Elle s'interrompit comme si elle suffoquait, puis reprit avec effort:
—Même lui était changé.... Il voulait bien encore m'épouser, mais je ne pouvais y consentir, car il ne m'aime plus. Alors je suis revenue, Loïzik, car en moi aussi, l'amour est mort....
Sa voix s'éteignit dans un sanglot, et elle cacha son visage sur le cœur de Loïzik, qu'elle sentait battre de pitié.
—Veux-tu, dit-elle, relevant tout à coup la tête, aller dire à mon oncle et à Goulven que je m'étais trompée, que je hais Paris, que je me suis éveillée de mon rêve? Et demande-leur de ne plus jamais, jamais, me parler de cet horrible voyage!
Après cela, elle parut soulagée, et consentit à prendre la boisson chaude que sa cousine lui avait préparée. Puis elle monta dans sa chambre pour changer de costume, et reprit immédiatement, malgré sa lassitude, ses occupations ordinaires.
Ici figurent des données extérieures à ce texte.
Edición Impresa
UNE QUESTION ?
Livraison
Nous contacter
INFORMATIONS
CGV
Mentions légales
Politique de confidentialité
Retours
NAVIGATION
Le maire la vit à l'heure du repas.
—Eh bien! Lénik, tu n'as pas eu un beau temps, à Paris? dit-il, lui adressant un petit signe d'amitié. Le curé et Mélanie vont bien? C'est-il joli, chez eux?
Léna répondit brièvement. D'un commun accord, tout souvenir pénible était supprimé; le voyage de Paris était censé n'avoir eu d'autre but que de voir les parents exilés. Le maire n'était point curieux; il n'était pas, non plus, de ces sages qui aiment à triompher des erreurs d'autrui. Satisfait de voir sa nièce revenue, content de la rupture des projets qu'il avait désapprouvés, il se trouvait suffisamment renseigné par les explications de Loïzik, et jugeait que le silence achèverait d'étouffer les regrets de Léna, s'il lui en restait encore.
—Du moment que c'est elle qui a rompu, tout va bien! avait-il dit à Loïzik d'un ton d'orgueil soulagé.